Vous avez vu sans doute, mon cher Cideville, l’honnête et naïf Hambourgeois que je vous ai adressé. Le philosophe Formont part demain : mon Dieu, pourquoi ne m’est-il pas permis de le suivre ! Calla[1], calla, señor Cideville ; j’aurai peut-être huit ou dix jours de santé, et Dieu sait si alors Rouen me verra, et si je viendrai philosopher avec vous. Je ne vous mande aucune nouvelle ; l’aimable Formont vous les dira toutes ; il vous parlera des spectacles qu’il a vus, et des plaisirs qu’il a goûtés. Je voulais le voir aujourd’hui ; je ne suis sorti qu’un quart d’heure, et c’est précisément dans ce quart d’heure qu’il est venu ; il partira sans que je l’aie embrassé. Croiriez-vous bien que je ne l’ai pas vu à mon aise, pendant tout son séjour ? Je ne crois pas avoir eu le temps de lui montrer plus d’un acte d′Adélaïle. Ah ! quelle ville que Paris, pour ne point voir les gens que l’on aime ! Quand je serai à Rouen, je jouirai de vous tous les jours ; mais si vous étiez à Paris, nous nous rencontrerions peut-être une fois toutes les semaines, tout au plus. Il ne faut pas que nos amis viennent ici ; il faut que nous allions les chercher. Jore est (aujourd’hui jeudi) à présent auprès de vous ; je vous prie de lui recommander secret, diligence, et exactitude ; et, surtout, de ne laisser entre les mains d’une famille si exposée aux lettres de cachet aucun vestige, aucun mot d’écriture ni de vous ni de moi ; qu’il vous rende exactement tous les manuscrits. Je vais lui envoyer dans peu une édition de Charles XII, corrigée et augmentée, avec les Réponses au sieur de La Motraye[2].
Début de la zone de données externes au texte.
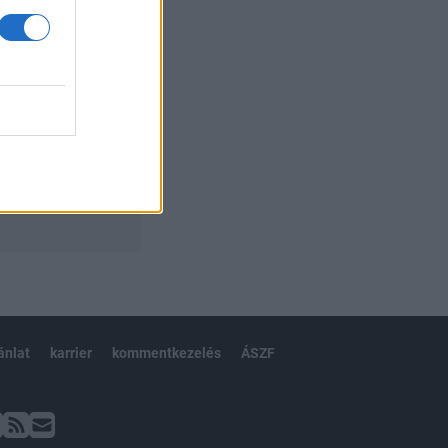
ánlat
karrier
kommentkezelés
ÁSZF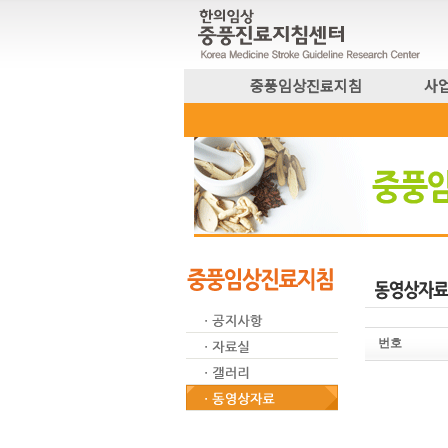
중풍임상진료지침
사
번호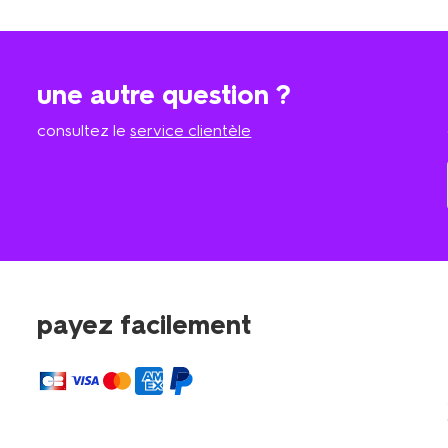
une autre question ?
consultez le
service clientèle
payez facilement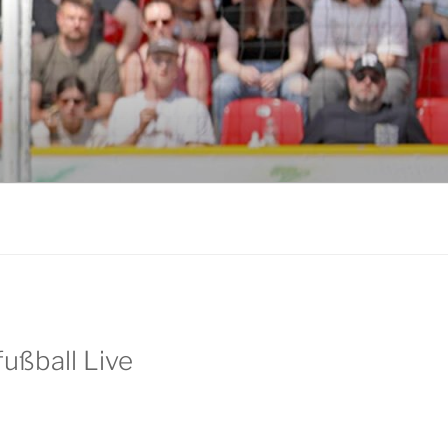
ußball Live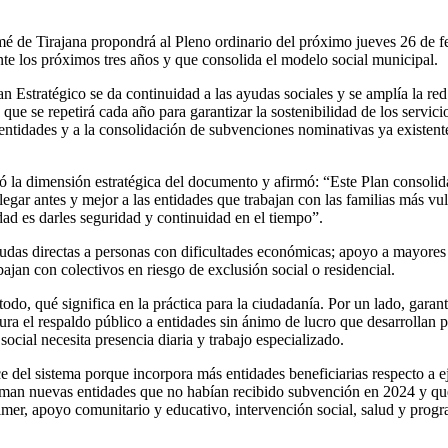
mé de Tirajana propondrá al Pleno ordinario del próximo jueves 26 de f
te los próximos tres años y que consolida el modelo social municipal.
an Estratégico se da continuidad a las ayudas sociales y se amplía la r
ue se repetirá cada año para garantizar la sostenibilidad de los servic
entidades y a la consolidación de subvenciones nominativas ya existent
ayó la dimensión estratégica del documento y afirmó: “Este Plan consoli
legar antes y mejor a las entidades que trabajan con las familias más vu
dad es darles seguridad y continuidad en el tiempo”.
yudas directas a personas con dificultades económicas; apoyo a mayores 
ajan con colectivos en riesgo de exclusión social o residencial.
todo, qué significa en la práctica para la ciudadanía. Por un lado, garan
gura el respaldo público a entidades sin ánimo de lucro que desarrollan
cial necesita presencia diaria y trabajo especializado.
e del sistema porque incorpora más entidades beneficiarias respecto a e
suman nuevas entidades que no habían recibido subvención en 2024 y que
heimer, apoyo comunitario y educativo, intervención social, salud y p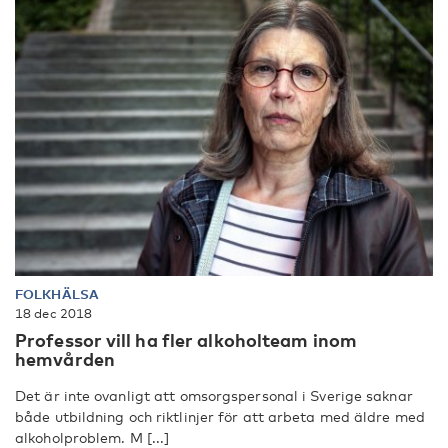
FOLKHÄLSA
18 dec 2018
Professor vill ha fler alkoholteam inom
hemvården
Det är inte ovanligt att omsorgspersonal i Sverige saknar
både utbildning och riktlinjer för att arbeta med äldre med
alkoholproblem. M [...]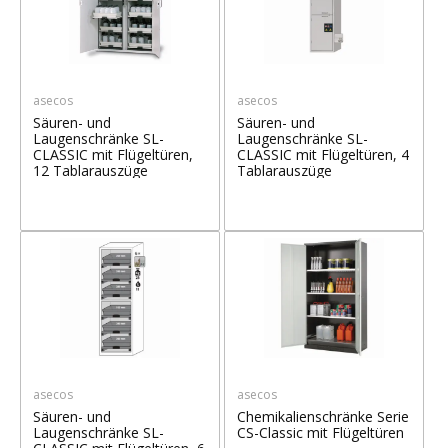
asecos
asecos
Säuren- und
Säuren- und
Laugenschränke SL-
Laugenschränke SL-
CLASSIC mit Flügeltüren,
CLASSIC mit Flügeltüren, 4
12 Tablarauszüge
Tablarauszüge
asecos
asecos
Säuren- und
Chemikalienschränke Serie
Laugenschränke SL-
CS-Classic mit Flügeltüren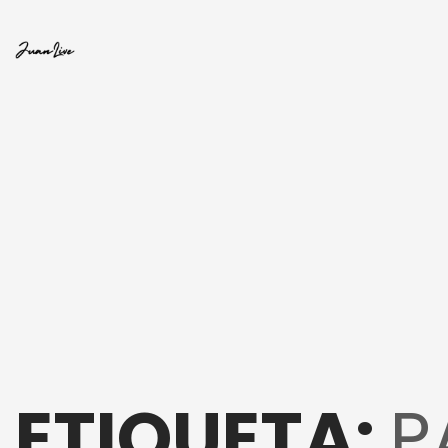
ETIQUETA:
P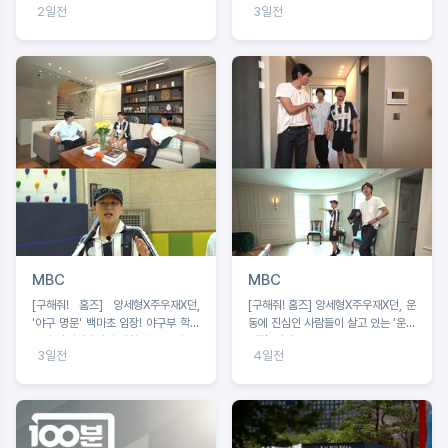
2일전
3일전
가 신청
MBC
MBC
[구해줘! 홈즈] 양세형X주우재X던,
[구해줘! 홈즈] 양세형X주우재X던, 운
'야구 명문' 백마초 임장! 야구부 학생
동에 진심인 사람들이 살고 있는 ‘운동
들과 맞대결에서 승리할 수 있을까?
세권’ 임장!
3일전
4일전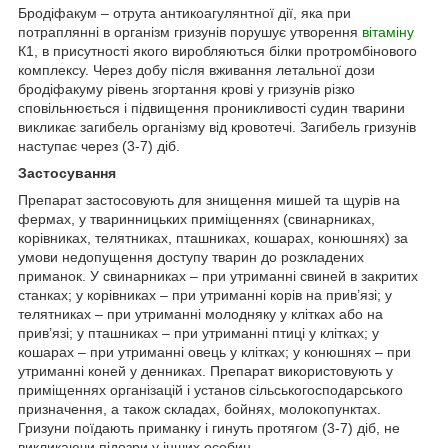
Бродіфакум – отрута антикоагулянтної дії, яка при
потраплянні в організм гризунів порушує утворення
вітаміну
К
1
, в присутності якого виробляються білки протромбінового
комплексу. Через добу після вживання летальної дози
бродіфакуму рівень згортання крові у гризунів різко
сповільнюється і підвищення проникливості судин тварини
викликає загибель організму від кровотечі. Загибель гризунів
наступає через (3-7) діб.
Застосування
Препарат застосовують для знищення мишей та щурів на
фермах, у тваринницьких приміщеннях (свинарниках,
корівниках, телятниках, пташниках, кошарах, конюшнях) за
умови недопущення доступу тварин до розкладених
приманок. У свинарниках – при утриманні свиней в закритих
станках; у корівниках – при утриманні корів на прив’язі; у
телятниках – при утриманні молодняку у клітках або на
прив’язі; у пташниках – при утриманні птиці у клітках; у
кошарах – при утриманні овець у клітках; у конюшнях – при
утриманні коней у денниках. Препарат використовують у
приміщеннях організацій і установ сільськогосподарського
призначення, а також складах, бойнях, молокопунктах.
Гризуни поїдають приманку і гинуть протягом (3-7) діб, не
викликаючи підозри у інших особин.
Il aura aussi Ériphyle ; mais pour celle-là, j’espère la porter moi-même ; je passe ma vie à espérer, comme vous voyez. L’abbé Linant me mande qu’il reviendra bientôt à Paris. Il m’a envoyé de beaux vers alexandrins ; il a

Ingenium · · · · · · · · · · · · · · · atque os
Magna sonaturam · · · · · · · · · · · · · · ·

(Hor, liv. I, sat. iv, v. 43.)
mais, avec ses talents, je le crois paresseux ; je le lui ai dit, je le lui écris ; mais il faudra que je l’aime de tout mon cœur comme il est.

Si vous voyez Jore, ayez la bonté, je vous prie, de lui dire de m’envoyer les épreuves[3] par la poste, surtout celles où il est question de philosophie et de calcul : il n’a qu’à les adresser à M. Dubreuil[4], cloître Saint-Merry, sans mettre mon nom et sans écrire. Adieu ; je vous suis attaché hasta la muerte.

  1. Ces trois mots espagnols, qui signifient : taisez-vous, taisez-vous, monsieur de Cideville, ont été rétablis par M. Clogenson.
  2. Voyez tome XVI, page 355.
  3. Celles des Lettres sur les Anglais.
  4. Germain Dubreuil, beau-frère de Demoulin. C’était chez lui que demeurait l’abbé Moussinot.